### TASK INSTRUCTIONS
Copy each of the items below word for word, omitting the pictures.

- - - - -

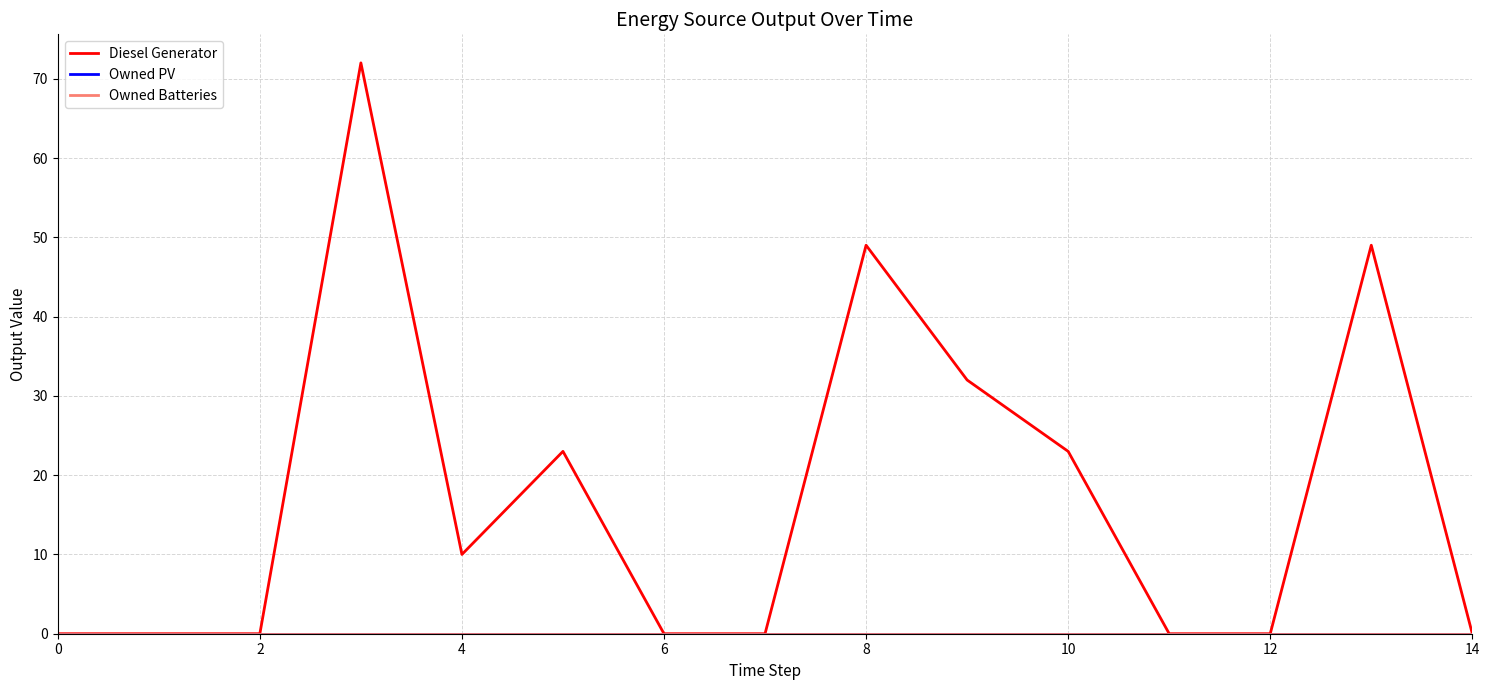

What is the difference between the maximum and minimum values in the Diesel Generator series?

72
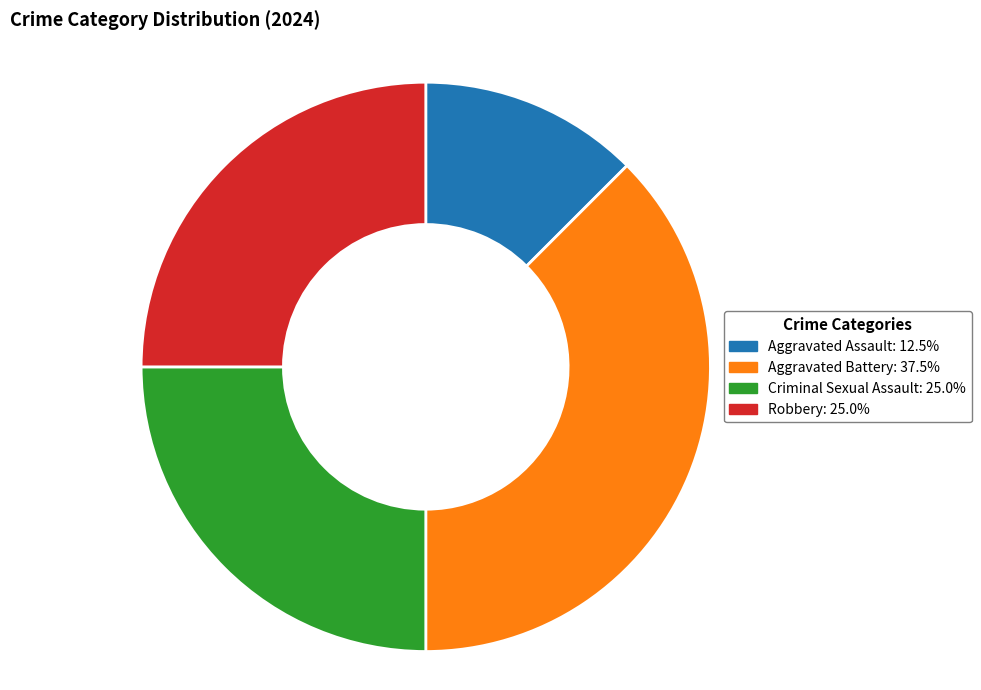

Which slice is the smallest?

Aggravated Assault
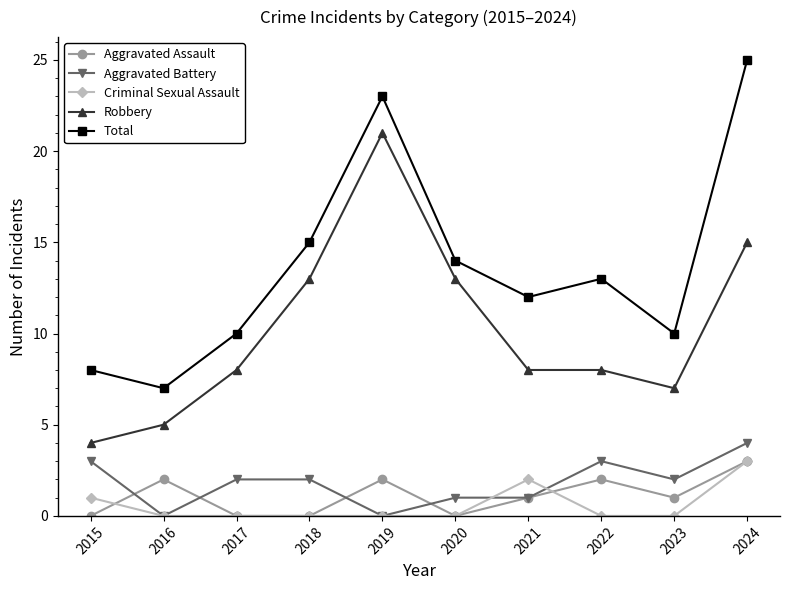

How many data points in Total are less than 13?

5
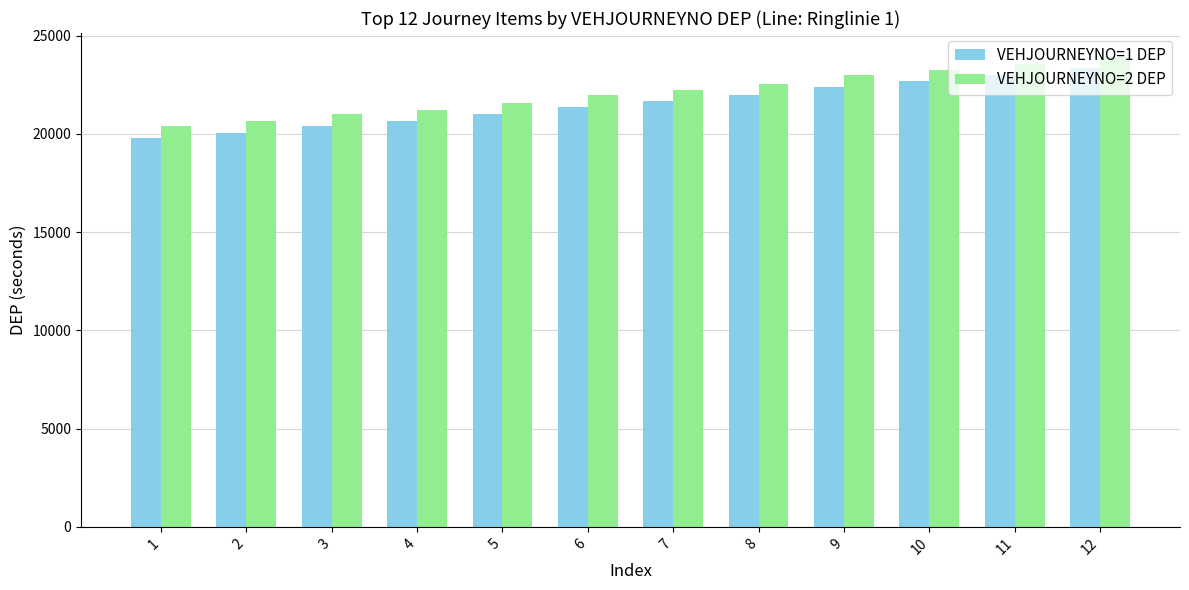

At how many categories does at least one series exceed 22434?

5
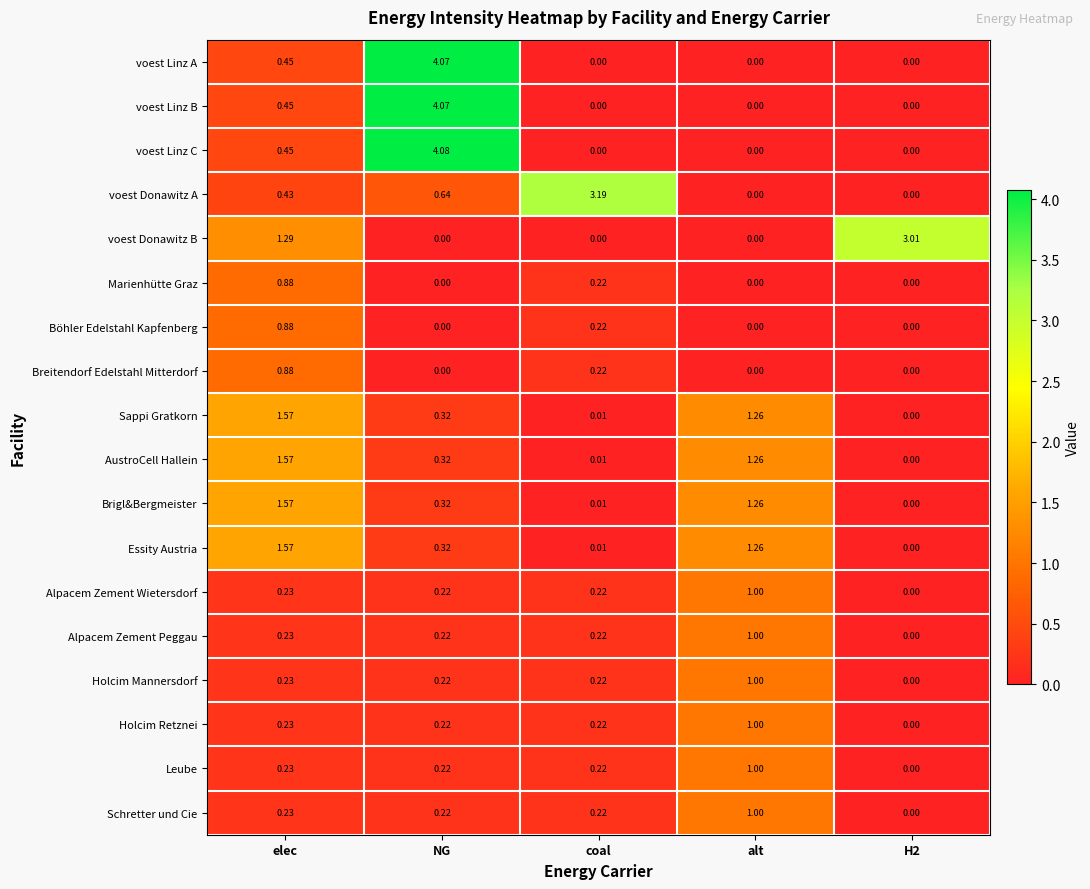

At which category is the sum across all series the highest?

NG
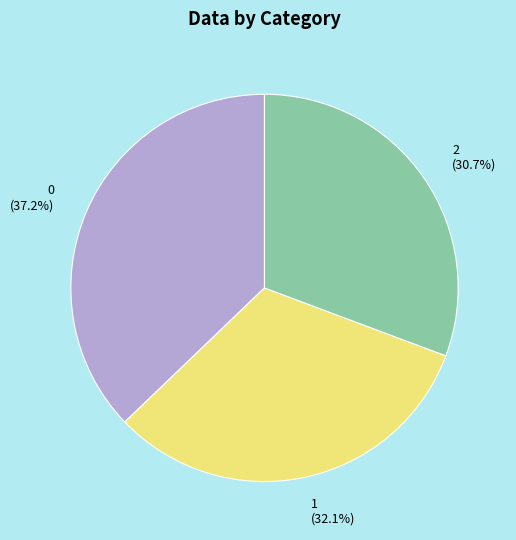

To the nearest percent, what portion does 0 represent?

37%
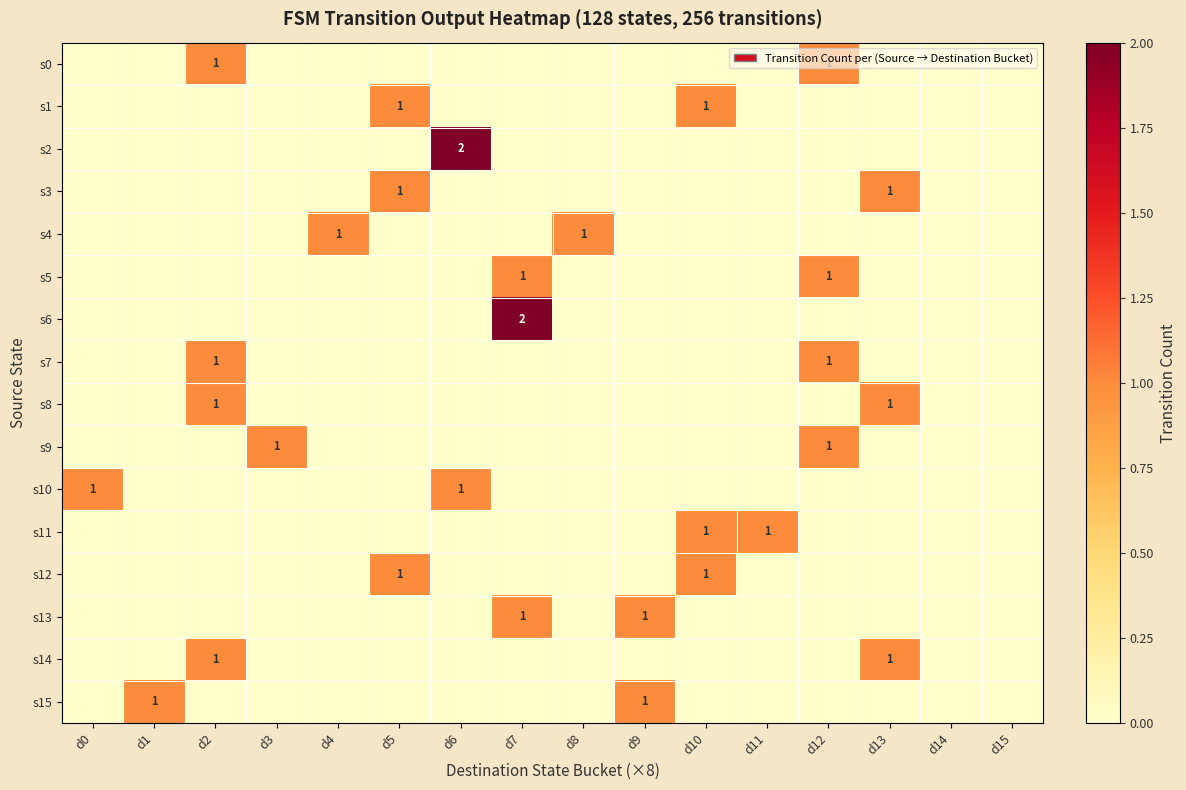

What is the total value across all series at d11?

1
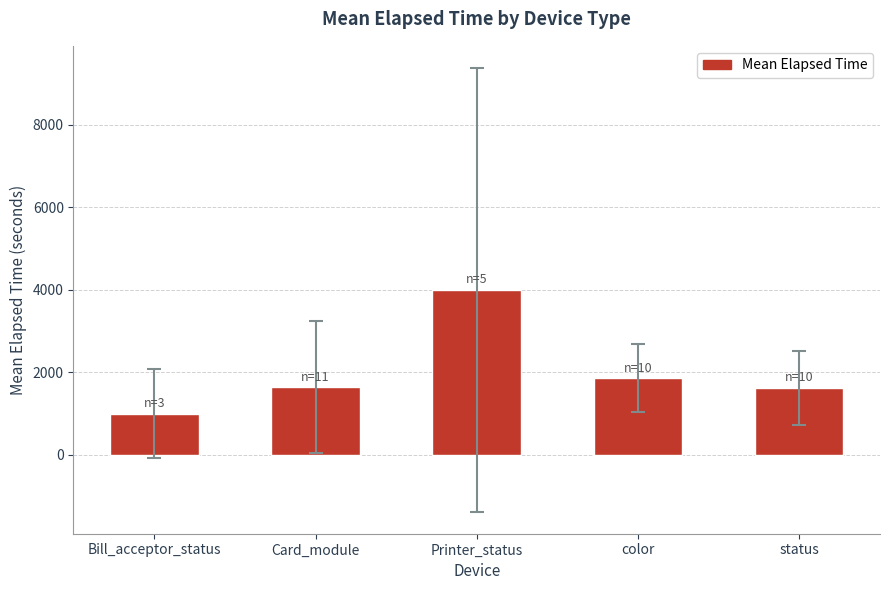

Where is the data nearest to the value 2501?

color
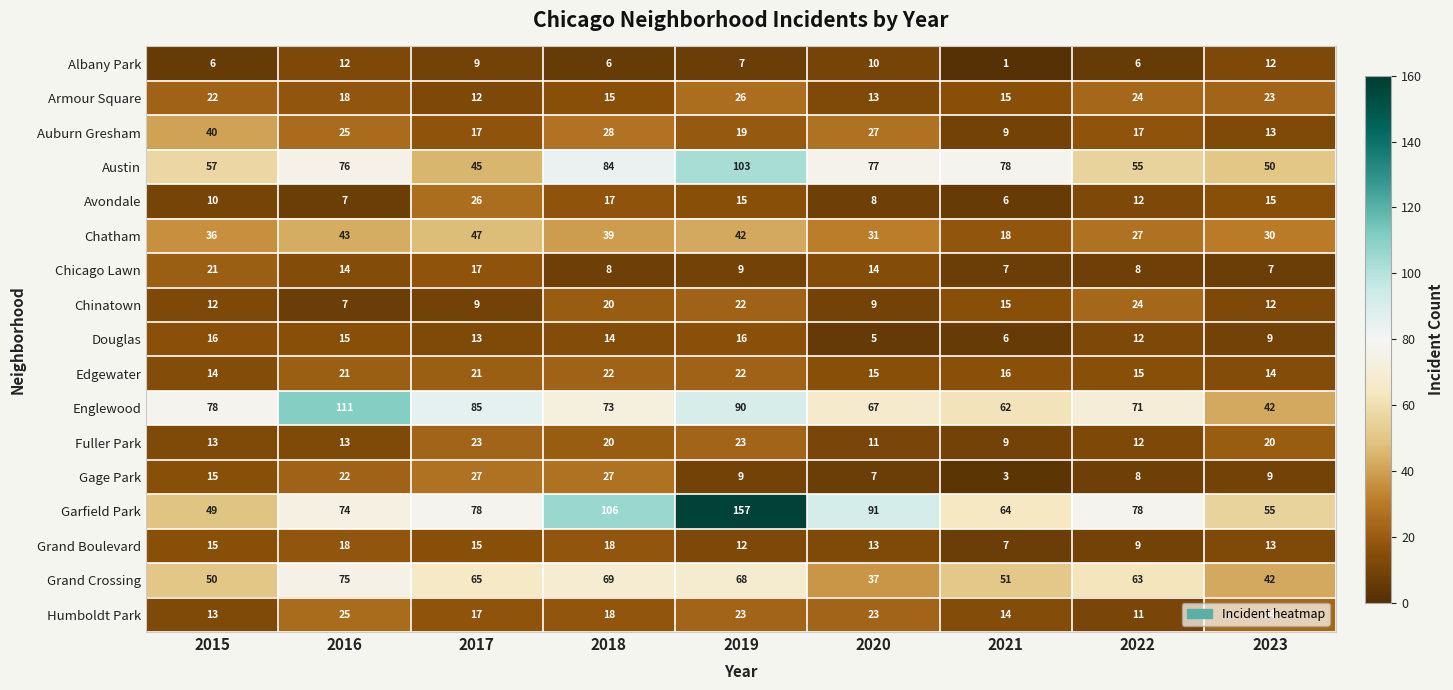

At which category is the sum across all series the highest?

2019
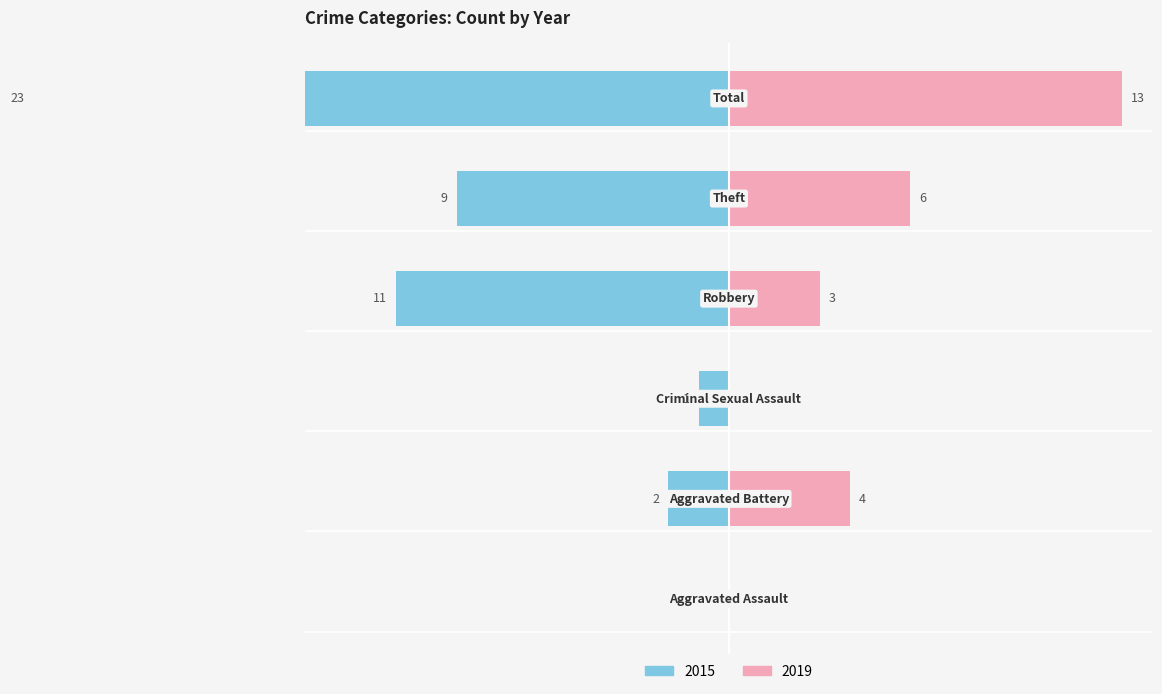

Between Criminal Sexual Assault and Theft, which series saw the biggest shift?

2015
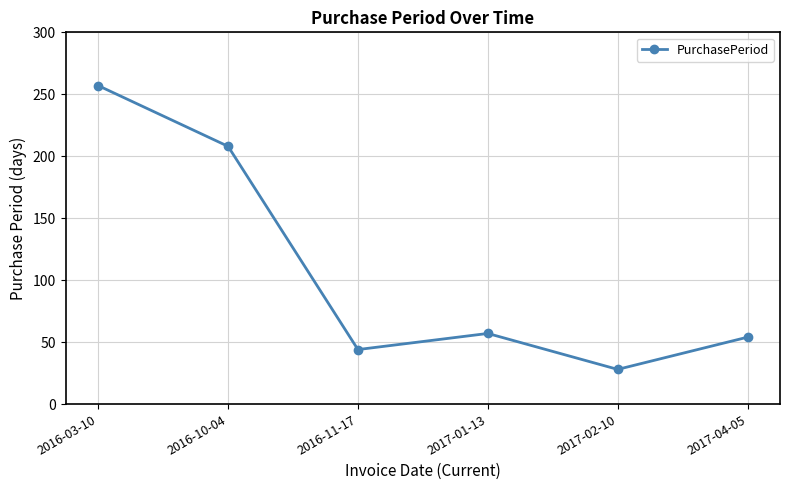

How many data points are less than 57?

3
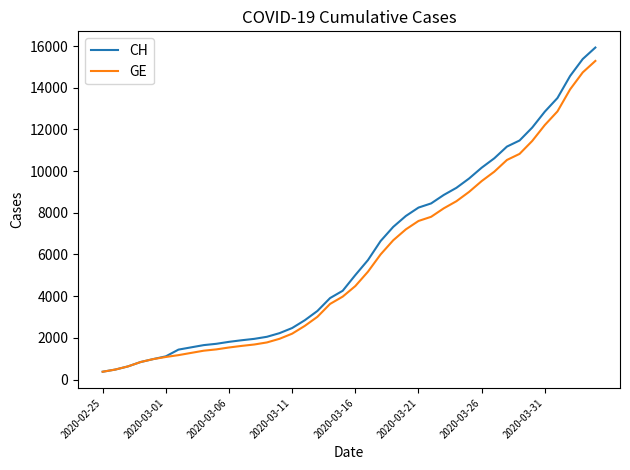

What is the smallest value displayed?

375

- - - - -

### EXERCISE SOLUTION
What is the difference between the maximum and minimum values in the Diesel Generator series?

72

Which slice is the smallest?

Aggravated Assault

How many data points in Total are less than 13?

5

At how many categories does at least one series exceed 22434?

5

At which category is the sum across all series the highest?

NG

To the nearest percent, what portion does 0 represent?

37%

What is the total value across all series at d11?

1

Where is the data nearest to the value 2501?

color

At which category is the sum across all series the highest?

2019

Between Criminal Sexual Assault and Theft, which series saw the biggest shift?

2015

How many data points are less than 57?

3

What is the smallest value displayed?

375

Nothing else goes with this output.